To become patient-centered, you have to start by listening to what it is that the patient wants. Most patients want the care to be accessible when they need it. This is the reason that urgent care centers have sprung up.  Primary care offices were not open or did not have appointments when the patient had a need. Most patients, especially those with chronic disease, also want care from clinicians who they know and respect. They don’t want to have to keep introducing their problems to new people who will have a different treatment plan. Patients don’t want their time wasted. They want fast, but, first and foremost, they want the correct evidence-based care because they want to get well. Most patients would agree that getting an antibiotic that they really shouldn’t take just so the provider can get them out of the office faster is not an example of being patient-centered.

So what has GBMC been doing to be patient-centered?

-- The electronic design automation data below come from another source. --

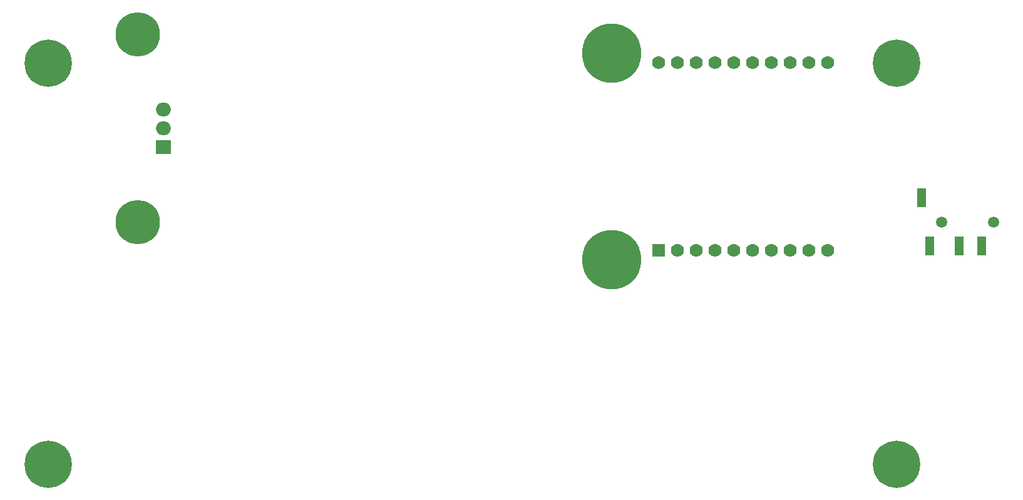
<source format=gbr>
%TF.GenerationSoftware,KiCad,Pcbnew,(7.0.0)*%
%TF.CreationDate,2024-01-21T10:46:32+01:00*%
%TF.ProjectId,bed-smart-plug,6265642d-736d-4617-9274-2d706c75672e,rev?*%
%TF.SameCoordinates,Original*%
%TF.FileFunction,Soldermask,Top*%
%TF.FilePolarity,Negative*%
%FSLAX46Y46*%
G04 Gerber Fmt 4.6, Leading zero omitted, Abs format (unit mm)*
G04 Created by KiCad (PCBNEW (7.0.0)) date 2024-01-21 10:46:33*
%MOMM*%
%LPD*%
G01*
G04 APERTURE LIST*
%ADD10C,8.000000*%
%ADD11C,6.400000*%
%ADD12C,6.000000*%
%ADD13R,1.778000X1.778000*%
%ADD14C,1.778000*%
%ADD15C,1.500000*%
%ADD16R,1.200000X2.500000*%
%ADD17R,2.000000X1.905000*%
%ADD18O,2.000000X1.905000*%
G04 APERTURE END LIST*
D10*
%TO.C,*%
X168656000Y-54864000D03*
%TD*%
D11*
%TO.C,*%
X207146000Y-56279000D03*
%TD*%
D12*
%TO.C,HS1*%
X104521000Y-77724000D03*
X104521000Y-52324000D03*
%TD*%
D11*
%TO.C,*%
X92396000Y-56279000D03*
%TD*%
%TO.C,*%
X207146000Y-110529000D03*
%TD*%
D13*
%TO.C,U1*%
X175005999Y-81533999D03*
D14*
X177546000Y-81534000D03*
X180086000Y-81534000D03*
X182626000Y-81534000D03*
X185166000Y-81534000D03*
X187706000Y-81534000D03*
X190246000Y-81534000D03*
X192786000Y-81534000D03*
X195326000Y-81534000D03*
X197866000Y-81534000D03*
X197866000Y-56134000D03*
X195326000Y-56134000D03*
X192786000Y-56134000D03*
X190246000Y-56134000D03*
X187706000Y-56134000D03*
X185166000Y-56134000D03*
X182626000Y-56134000D03*
X180086000Y-56134000D03*
X177546000Y-56134000D03*
X175006000Y-56134000D03*
%TD*%
D15*
%TO.C,J3*%
X220234000Y-77724000D03*
X213234000Y-77724000D03*
D16*
X215633999Y-80973999D03*
X218633999Y-80973999D03*
X210533999Y-74473999D03*
X211633999Y-80973999D03*
%TD*%
D17*
%TO.C,Q1*%
X108005999Y-67563999D03*
D18*
X108005999Y-65023999D03*
X108005999Y-62483999D03*
%TD*%
D11*
%TO.C,*%
X92396000Y-110529000D03*
%TD*%
D10*
%TO.C,*%
X168656000Y-82804000D03*
%TD*%
M02*

</source>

A good example of true patient-centeredness is in our advanced primary care practices, our Patient-Centered Medical Homes. For these practices, it is no longer about the visit. It is about a relationship between a physician or advanced practitioner and a patient and a promise to that patient to help him or her stay well or get well when they are sick. The team is available when the patient has an acute need, but, moreover, the team studies the patient’s health and preventive care needs at regular intervals and works with the patient to assure that they get what they need. A good example of this is our work to assure that everyone who should have colorectal cancer screening gets it. We don’t wait for the patient to make an appointment. If we see that the patient is due for a colonoscopy, we contact the patient to help get it done.

The Medical Homes have significantly improved their availability. They are open Monday through Friday 7AM to 7PM and have Saturday and Sunday hours. As a group, they have provided office hours on major holidays as well. It is much easier to close at 5PM and not be open on weekends and holidays….but that isn’t patient-centered nor is it patient-centered to send patients to emergency departments for non-emergencies or to urgent care centers for acute care because it isn’t convenient for the primary care offices to be open.
The Medical Home is a model that emphasizes care and communication and transforms primary care into ‘what patients want it to be’ – a partnership between patients and their doctors to improve health, to improve the patient’s satisfaction with the way the care is delivered and to reduce cost. So, at GBMC we are well on our way towards our vision and we are not just talking patient-centeredness…we are doing it!